Steve buried his head in the nook of Bucky’s neck, breathing him in, his head clearer than it had ever been in his life, before the ice, before the war, before the serum. “I legitimately thought at the end there that it didn’t work,” he said, his voice shuddering.
Bucky clung to him tighter. “I couldn’t move,” he whispered, “I was terrified, Steve.”
“I could tell,” Steve mumbled into Bucky’s neck, but then pulled himself back up into Bucky’s view. “But Buck, I was with you, you know.”
Bucky nodded, finishing Steve’s thought. “To the end of the line.”

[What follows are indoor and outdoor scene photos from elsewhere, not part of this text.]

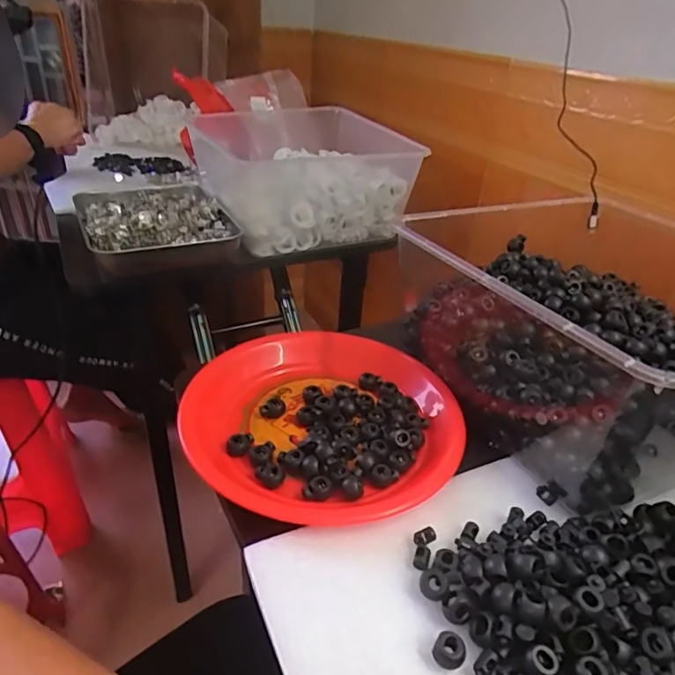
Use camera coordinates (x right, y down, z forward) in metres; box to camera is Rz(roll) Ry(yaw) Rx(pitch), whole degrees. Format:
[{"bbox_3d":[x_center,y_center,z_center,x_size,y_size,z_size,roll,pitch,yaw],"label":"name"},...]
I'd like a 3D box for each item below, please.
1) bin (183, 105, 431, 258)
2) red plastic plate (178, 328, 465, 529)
[{"bbox_3d":[-0.069,-0.277,0.884,0.280,0.152,0.354,-13,36,-25],"label":"bin"},{"bbox_3d":[-0.012,0.064,0.445,0.223,0.034,0.227,3,33,-2],"label":"red plastic plate"}]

They pressed foreheads their together again, and merged back into a kiss, slow and firm, drawn-out and steady. Steve felt like he could have stayed there for the rest of his life.
There was a knock at the door. The two of them opened their eyes, and Steve sat up abruptly. He turned to look at the door, then back at Bucky, who was grinning again like a goddamn idiot. Steve snorted, and suddenly they were doubled over with laughter again, still in hysterics when the door opened and T’Challa, Natasha, and Tony re-entered. Judging by the looks on their faces, laughter was the last thing they were expecting.
Steve wiped his eyes. “All clear,” he said, and saluted the trio. Bucky howled with laughter.
The flight back to New York was quieter than Steve expected. Tony and Bucky were not making eye contact, though they had managed to make civil conversation throughout the remainder of the stay in Wakanda. Nat was asleep again, but she had seemed more thrilled than anyone, and Steve wasn’t surprised. She had always managed to remain if not neutral, at least friendly to all of the Avengers, no matter what tension crackled between them.
After what had felt like hours of flying over the Atlantic, Tony got up and moved to a back room of the jet. Bucky watched him go, then turned to Steve in the seat next to him. Steve just shrugged.
“It’s alright, Buck. It’s gonna take some time. But things are looking up.”
Bucky nodded, but seemed somewhat unassured.
“Come here,” Steve said, nodding his head towards the window, “and look at the water.”
Bucky moved closed to him, following his gaze to the endless stretch of ocean that seemed so calm from so far above.
“I crashed in the Arctic somewhere north of here. Promised Peggy a dance.” He looked wistfully across the expanse of waves.
“Thought it’d be the last thing I’d do,” he added. Bucky rested his chin on Steve’s shoulder. “Thought I was gonna see you again, Buck.”
“We both fell, huh,” Buck replied.
“I wanted so badly…” Steve’s voice caught in his throat. Bucky sat back up and pulled Steve against him, holding him. Steve sighed and shook his head, reclining back in the seat and into Bucky’s embrace, his head resting on Bucky’s shoulder.
“I just wanted to catch you, Buck,” he whispered. “If you fell and I could have saved you… I just wanted to catch you.”
Bucky kissed Steve’s hair, and rested his cheek there after a moment. “If you’d saved me then, we wouldn’t both be here now.” Steve nodded into Bucky’s shoulder.
“And you got your chance. You got your chance to save me and you did,” Bucky murmured.
“I owed you one.” Steve replied, voice muffled in Bucky’s shirt, and Bucky laughed softly. Steve smiled, and yawned. He was exhausted; he was content. He closed his eyes and pressed himself closer to Bucky, who held him firmly there, and drifted into sleep with the gentle hum of the jet and in the comfort of Bucky’s presence. No nightmares came.